■ RECORD SET
####################

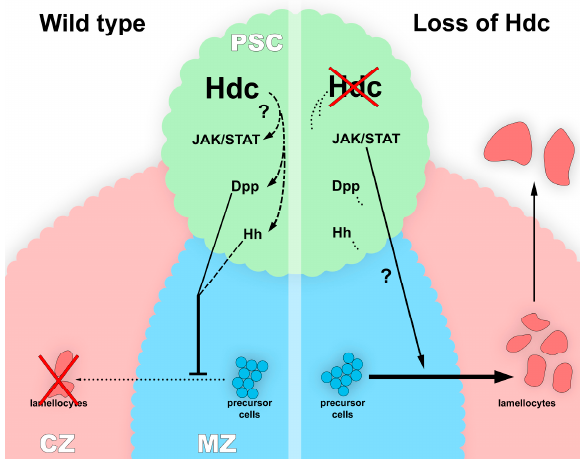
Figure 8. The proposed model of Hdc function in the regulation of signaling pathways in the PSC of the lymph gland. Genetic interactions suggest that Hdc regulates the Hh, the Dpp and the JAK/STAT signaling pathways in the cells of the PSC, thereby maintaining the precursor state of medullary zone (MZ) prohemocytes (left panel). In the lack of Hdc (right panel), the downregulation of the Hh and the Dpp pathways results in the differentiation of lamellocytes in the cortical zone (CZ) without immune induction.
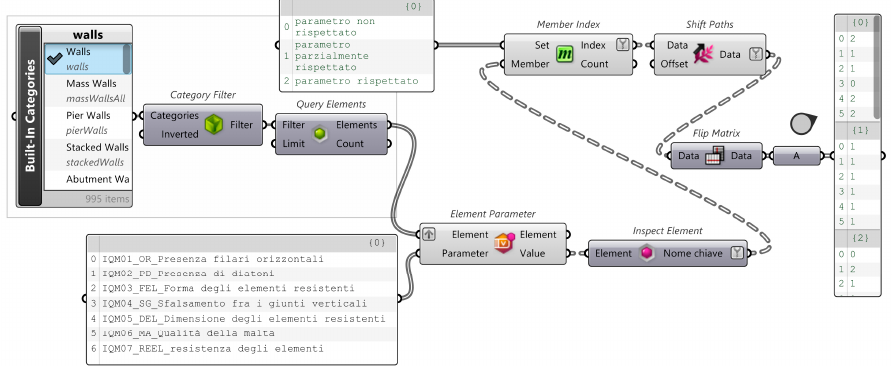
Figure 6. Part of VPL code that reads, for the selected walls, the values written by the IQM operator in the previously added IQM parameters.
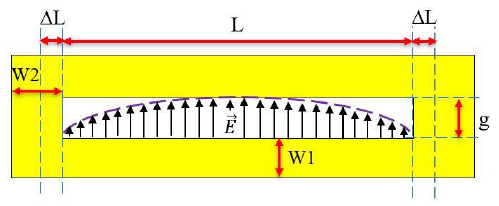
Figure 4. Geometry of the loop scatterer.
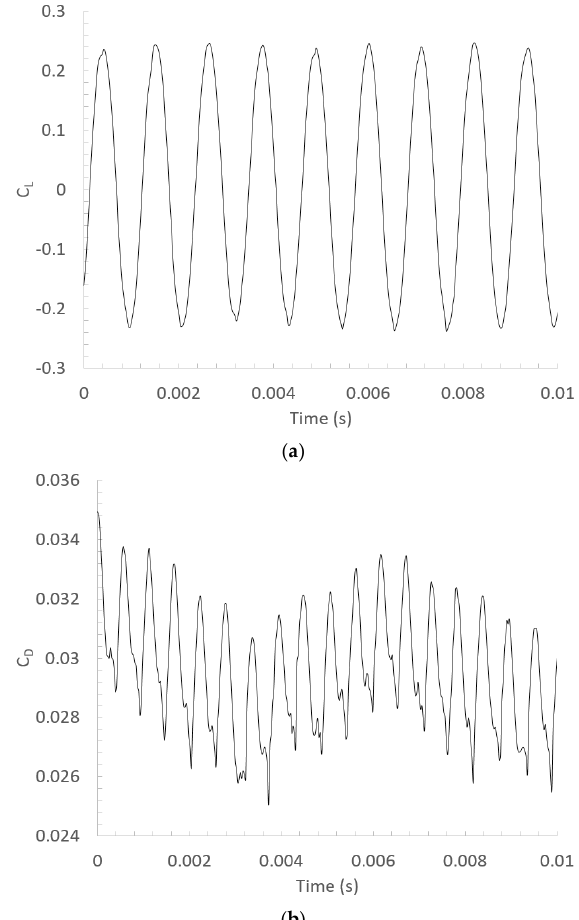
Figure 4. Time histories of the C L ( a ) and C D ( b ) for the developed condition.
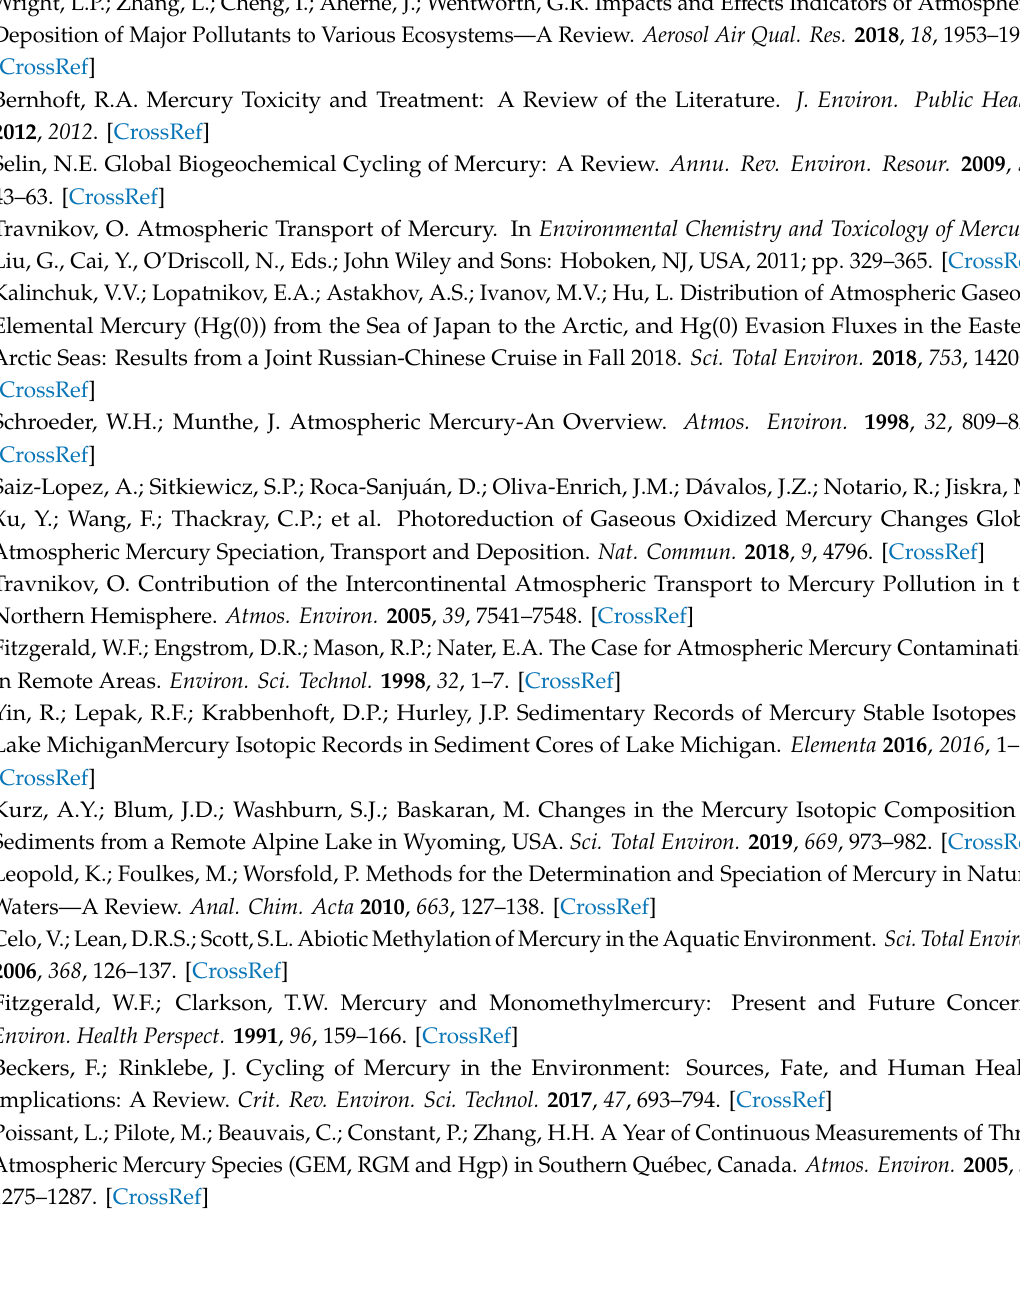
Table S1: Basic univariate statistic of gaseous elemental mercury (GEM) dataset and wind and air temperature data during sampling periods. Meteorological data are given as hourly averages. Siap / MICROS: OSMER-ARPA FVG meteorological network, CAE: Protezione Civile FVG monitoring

####################

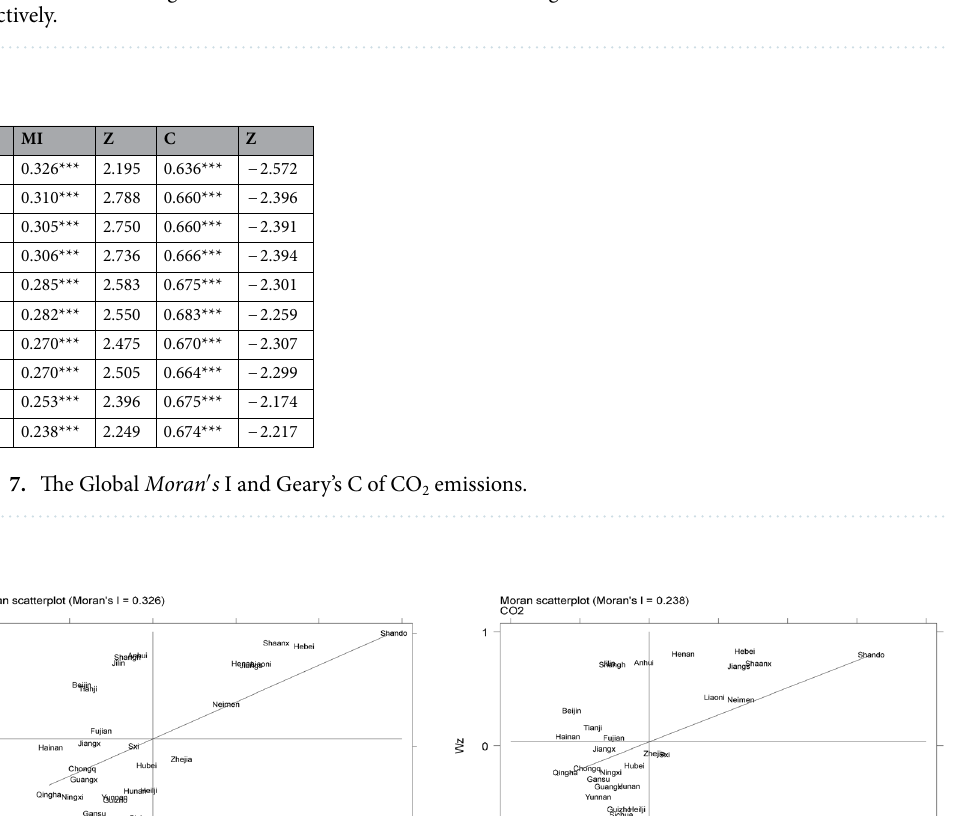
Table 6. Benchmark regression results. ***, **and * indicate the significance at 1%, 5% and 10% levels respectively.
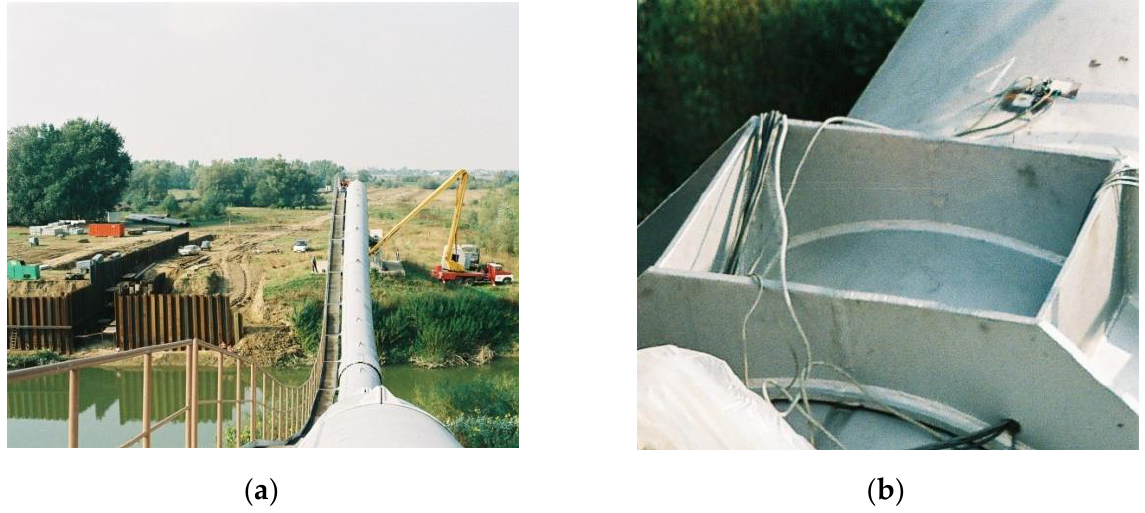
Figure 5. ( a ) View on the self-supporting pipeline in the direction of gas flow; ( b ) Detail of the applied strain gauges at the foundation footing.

####################

■ EXERCISE PROMPT
In the listing, find every line with the word "Table" and return it.

■ ANSWER BOX
Table S1: Basic univariate statistic of gaseous elemental mercury (GEM) dataset and wind and air temperature data during sampling periods. Meteorological data are given as hourly averages. Siap / MICROS: OSMER-ARPA FVG meteorological network, CAE: Protezione Civile FVG monitoring
Table 6. Benchmark regression results. ***, **and * indicate the significance at 1%, 5% and 10% levels respectively.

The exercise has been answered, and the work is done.